Según hallazgos de The Associated Press, Rusia envía armamento sofisticado a estas regiones mediante buques de carga. Esta operatoria le permite eludir las sanciones impuestas por países occidentales y sostener un flujo constante de equipamiento militar de alto valor.
El objetivo central es fortalecer aliados locales y consolidar influencia geopolítica a largo plazo. Moscú busca disputar poder con Estados Unidos, Europa y China en un continente clave por sus recursos naturales y su peso estratégico.
Mali, Burkina Faso y Níger enfrentan desde hace más de una década a grupos armados yihadistas. Entre ellos figuran organizaciones ligadas a Al Qaeda y el Estado Islámico.
La persistencia del conflicto debilitó a los Estados locales. Esto abrió la puerta a nuevos actores de seguridad, entre ellos Rusia. En este contexto, Moscú incrementó su apoyo militar directo con un despliegue institucional que pretende mejorar la defensa en África.

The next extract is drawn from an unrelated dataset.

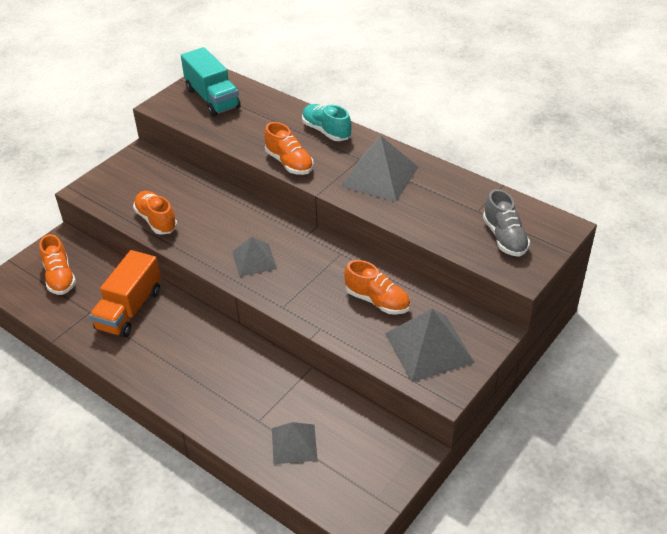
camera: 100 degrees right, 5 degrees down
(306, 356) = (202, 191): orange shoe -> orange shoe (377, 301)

Cómo Rusia envía armas y tecnología militar a África
La investigación de la AP rastreó un convoy de buques con bandera rusa durante casi un mes. El trayecto comenzó en el mar Báltico y finalizó en puertos de África Occidental, donde se descargó material bélico sofisticado.
“Los barcos transportaban obuses, equipos de interferencia de radio y otro equipo bélico”, señalaron oficiales militares europeos. El seguimiento se realizó mediante imágenes satelitales, señales de radio y verificación de rutas marítimas.
Las entregas incluyeron tanques, vehículos blindados, artillería pesada y sistemas electrónicos. Parte de este material fue trasladado por tierra hasta Mali, reforzando la capacidad operativa del Cuerpo Africano ruso en la región.
El Cuerpo Africano y el nuevo control militar del Kremlin
El Cuerpo Africano es una fuerza paramilitar con apenas dos años de antigüedad y vínculos con una rama encubierta del ejército ruso. Su crecimiento coincide con la retirada de tropas europeas y estadounidenses de varios países subsaharianos.
“Tenemos la intención de ampliar nuestra cooperación con los países africanos en todos los ámbitos, con énfasis en la cooperación económica y las inversiones”, dijo Dmitri Peskov, portavoz del Kremlin. “Esta cooperación incluye áreas confidenciales relacionadas con la defensa y la seguridad”.
Tras el repliegue del Grupo Wagner y la muerte de Yevgeny Prigozhin, Moscú reforzó su control directo en África. El avance del Cuerpo Africano redefine el equilibrio militar regional y consolida la estrategia rusa en el continente.